Rigolette prononça ces derniers mots avec une expression qui inquiéta Mme Séraphin. Se mêlant à la conversation, au lieu d’y demeurer étrangère, elle dit à Fleur-de-Marie d’un air patelin:

– Ma chère demoiselle, il est tard, il faut partir… on nous attend. Je comprends bien que ce que vous dit mademoiselle vous intéresse, car moi, qui ne connais pas la jeune fille et le jeune homme dont on parle, ça me désole. Mon Dieu! est-il possible qu’il y ait des gens si méchants! Et comment donc s’appelle-t-il, ce vilain notaire dont vous parlez, mademoiselle?

Rigolette n’avait aucune raison de se défier de Mme Séraphin. Néanmoins, se souvenant des recommandations de Rodolphe, qui lui avait enjoint la plus grande réserve au sujet de la protection cachée qu’il accordait à Germain et à Louise, elle regretta de s’être laissé entraîner à dire: «Patience, chacun aura son tour.»

– Ce méchant homme s’appelle M. Ferrand, madame, reprit donc Rigolette, ajoutant très-adroitement, pour réparer sa légère indiscrétion: Et c’est d’autant plus mal à lui de tourmenter Louise et Germain que personne ne s’intéresse à eux… excepté moi… ce qui ne leur sert pas à grand-chose.

– Quel malheur! reprit Mme Séraphin, j’avais espéré le contraire quand vous avez dit: «Mais patience…» Je croyais que vous comptiez sur quelque protecteur pour soutenir ces deux infortunés contre ce méchant notaire.

– Hélas! non, madame, ajouta Rigolette, afin de détourner complètement les soupçons de Mme Séraphin; qui serait assez généreux pour prendre le parti de ces deux pauvres jeunes gens contre un homme riche et puissant, comme l’est ce M. Ferrand?

– Oh! il y a des cœurs assez généreux pour cela! reprit Fleur-de-Marie après un moment de réflexion et avec une exaltation contrainte, oui, je connais quelqu’un qui se fait un devoir de protéger ceux qui souffrent et de les défendre, car celui dont je te parle est aussi secourable aux honnêtes gens que redoutable aux méchants.

Rigolette regarda la Goualeuse avec étonnement et fut sur le point de lui dire, en songeant à Rodolphe, qu’elle aussi connaissait quelqu’un qui prenait courageusement le parti du faible contre le fort; mais, toujours fidèle aux recommandations de son voisin (ainsi qu’elle appelait le prince), la grisette répondit à Fleur-de-Marie:

– Vraiment! tu connais quelqu’un d’assez généreux pour venir aussi en aide aux pauvres gens?…

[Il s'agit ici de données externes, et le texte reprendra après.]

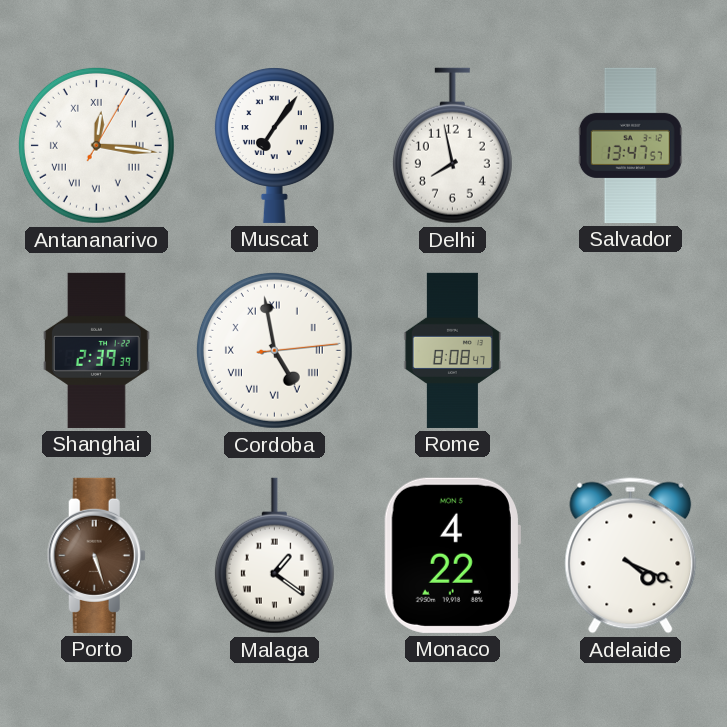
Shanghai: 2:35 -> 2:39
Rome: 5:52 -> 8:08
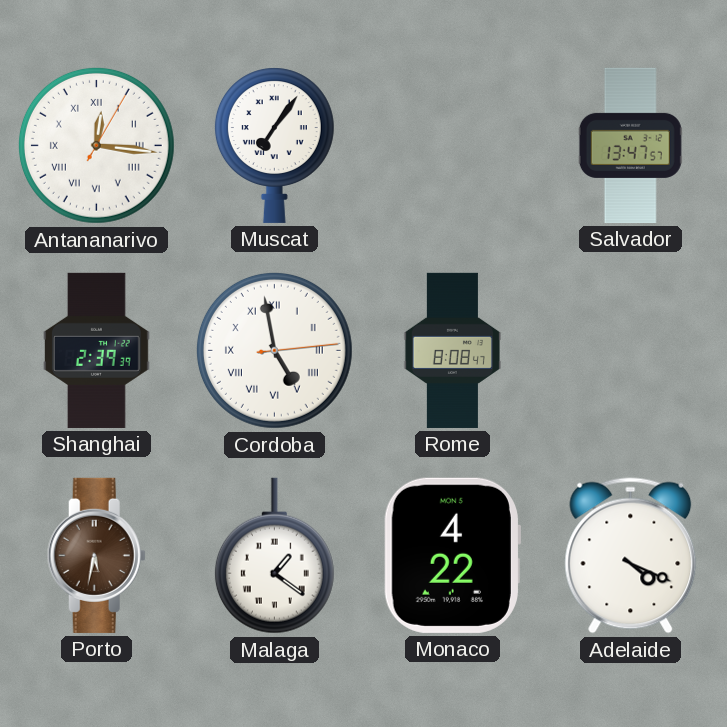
Delhi: 7:58 -> none
Porto: 5:27 -> 5:32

– Oui… et, quoique j’aie déjà à implorer sa pitié, sa bienfaisance pour d’autres personnes, je suis sûre que s’il connaissait le malheur immérité de Louise et de M. Germain… il les sauverait et punirait leur persécuteur… car sa justice et sa bonté sont inépuisables comme celles de Dieu…

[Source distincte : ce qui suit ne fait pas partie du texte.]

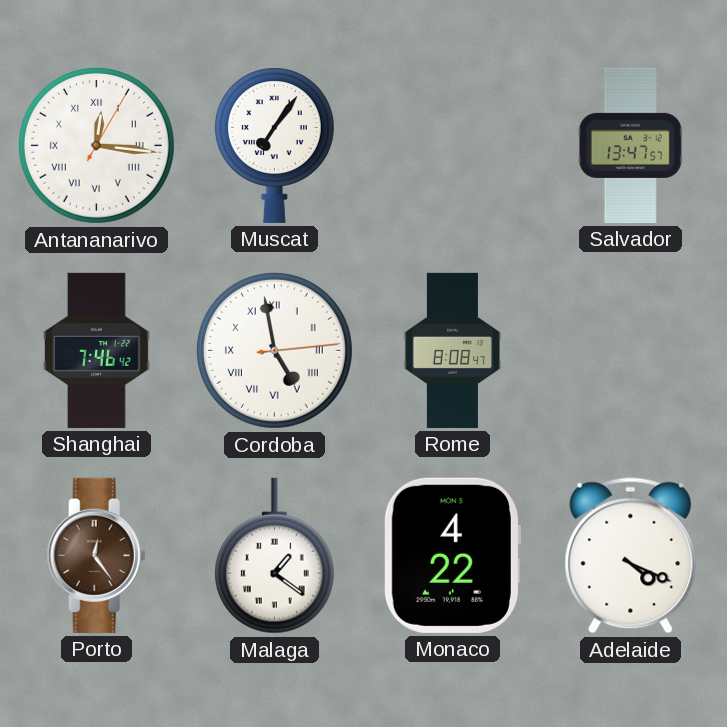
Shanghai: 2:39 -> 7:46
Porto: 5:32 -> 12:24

Mme Séraphin regarda sa victime avec surprise. «Cette petite fille serait-elle donc encore plus dangereuse que nous ne le pensions? se dit-elle; si j’avais pu en avoir pitié, ce qu’elle vient de dire rendrait inévitable l’accident qui va nous en débarrasser.»

– Ma bonne petite Goualeuse, puisque tu as une si bonne connaissance, je t’en supplie, recommande-lui ma bonne Louise et mon Germain, car ils ne méritent pas leur mauvais sort, dit Rigolette en songeant que ses amis ne pouvaient que gagner à avoir deux défenseurs au lieu d’un.

– Sois tranquille, je te promets de faire ce que je pourrai pour tes protégés auprès de M. Rodolphe, dit Fleur-de-Marie.

– M. Rodolphe! s’écria Rigolette étrangement surprise.

– Sans doute, dit la Goualeuse.

– M. Rodolphe!… Un commis voyageur?

– Je ne sais pas ce qu’il est… mais pourquoi cet étonnement?

– Parce que je connais aussi un M. Rodolphe.

– Ce n’est peut-être pas le même.

– Voyons, voyons le tien; comment est-il?

– Jeune!…

– C’est ça.

– Une figure pleine de noblesse et de bonté.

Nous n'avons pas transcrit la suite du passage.